As it crashed for more users, the queries that ran on app launch, namely
hotspot rewards that calculates the 24h rewards for all user’s Hotspots, continued to retry, even when the app crashed. StakeJoy API and api.helium.io (Helium’s API) saw this as “spam” as it peaked at 900 requests per second on Sunday afternoon. Each app launch (and crash) effectively created a spammer that kept retrying the rewards query.
On Sunday Oct 17 around 4pm PST, Helium and StakeJoy rightly blocked the IP addresses that were spamming, that unbeknownst to them, was from wallet-api. Later that evening, a message was returned to the blocked IP addresses to contact the API provider to discuss next steps. This message, when received by wallet-api, could not be parsed. The messages piled up and crashed the servers.
What is wallet-api? Wallet-api is a service the app uses to query the API for data, to generate notifications, and act as an intermediary for discovery mode and transfer Hotspot.
Events on October 17, 2021
On Oct 17 at 8:30pm PST, the team issued a status update notifying the community of the app outage.
At 9:40pm PST, the team narrowed down the root cause (crashing native SDKs due to duplicate IDs) and recognized the wallet-api as the IP address making the hundreds of requests to both API endpoints.
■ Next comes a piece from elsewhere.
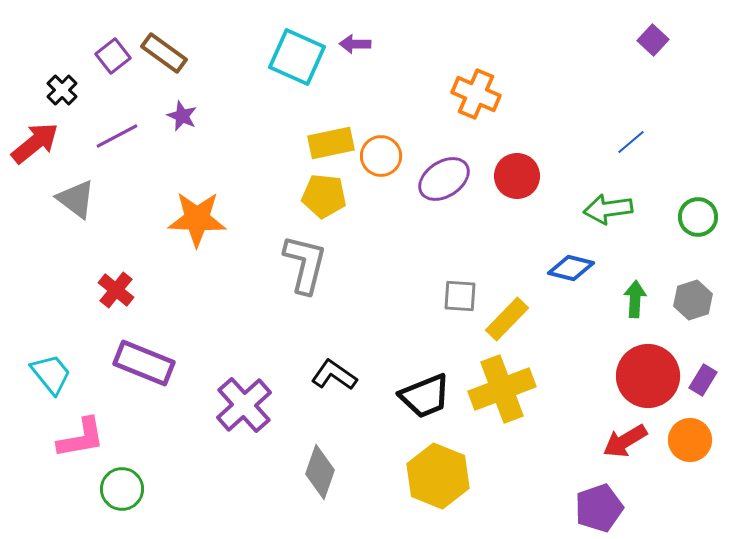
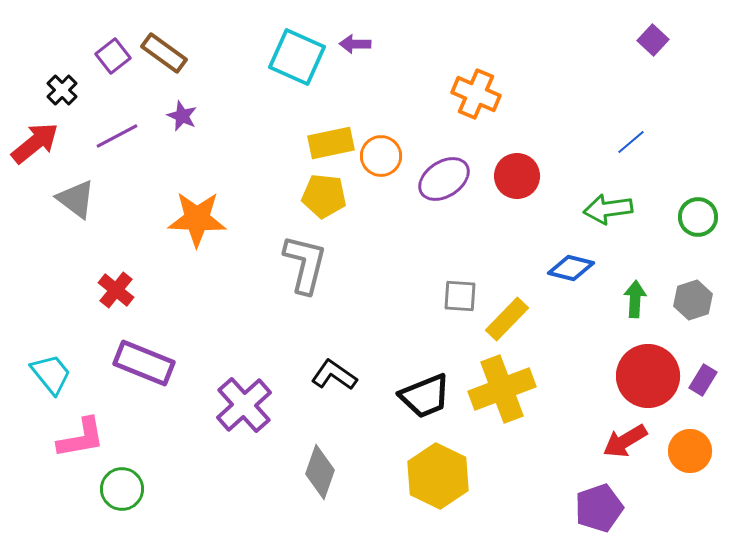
orange circle at (690, 440): moved 11 px down
yellow hexagon at (438, 476): rotated 4 degrees clockwise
The team requested the IP-ban be lifted.
At 10:20pm PST, the team resolved the issue by pointing the app to the old tileserver (where parallelization did not exist, thus no duplicate IDs), saw the app launch without crashing, and requests to both API endpoints eased off.
- The bug fix to allow parallelization exists but is owned by a different team/company. The core devs at Helium will attempt to fork that fix and merge it into our own repositories, but doing so requires additional work. In the meantime, the team will continue to use the old tileserver to generate hexagons for the next few weeks. Note that tileserver updates every few hours to draw hexagons for newly added and asserted Hotspots - this updater will be running this evening. You may find that Hotspots are missing hexagons until this is done.
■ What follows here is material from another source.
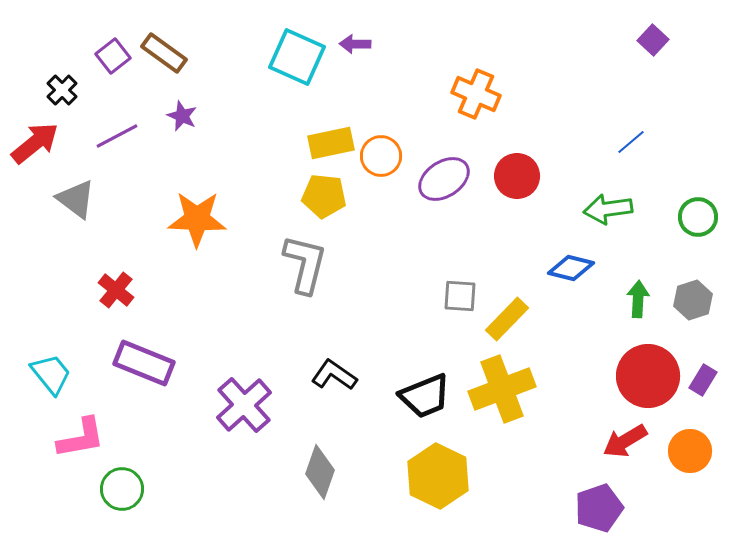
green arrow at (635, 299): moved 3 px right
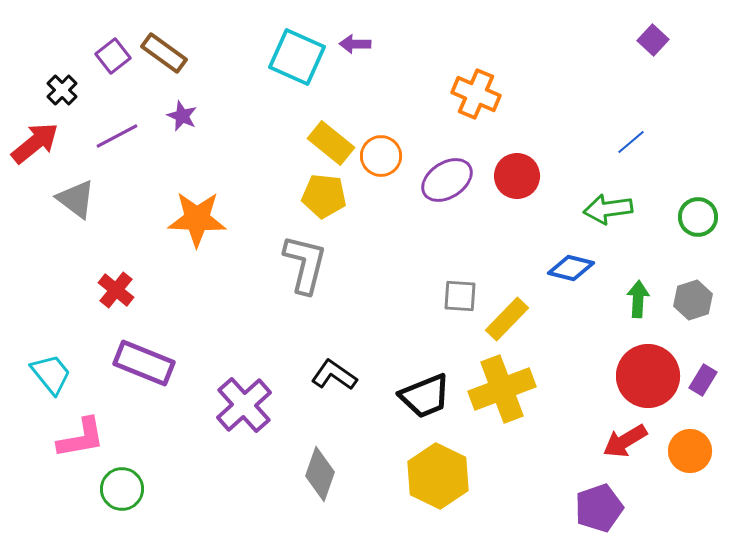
yellow rectangle at (331, 143): rotated 51 degrees clockwise
purple ellipse at (444, 179): moved 3 px right, 1 px down
gray diamond at (320, 472): moved 2 px down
- Removed the rewards query retry logic so if it fails (API not available etc) it won’t retry. Users can manually force a retry by tabbing away from the Home tab, or closing/reopening the app.
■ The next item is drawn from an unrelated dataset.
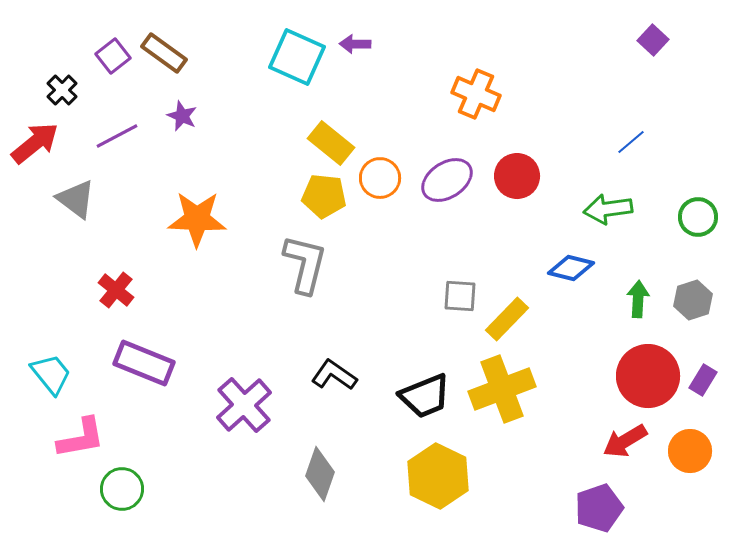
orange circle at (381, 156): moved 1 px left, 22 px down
Smarter Hotspot Rewards Query
- In addition to removing the retry logic, a future app release will introduce “Lazy Load Hotspot Rewards” - this means that the app will query Hotspot rewards as the Hotspot moves into focus on screen instead of loading it all at once on app launch. This should not have user-impact.
Add User Agent
- Helps API providers identify the service requesting data by adding a user agent to avoid accidentally being banned. The team considered a static IP for wallet-api, but doing so would be cost-prohibitive.
None of the above next steps require an app release aside from lazy loading Hotspot rewards. All other changes are being implemented and/or deployed.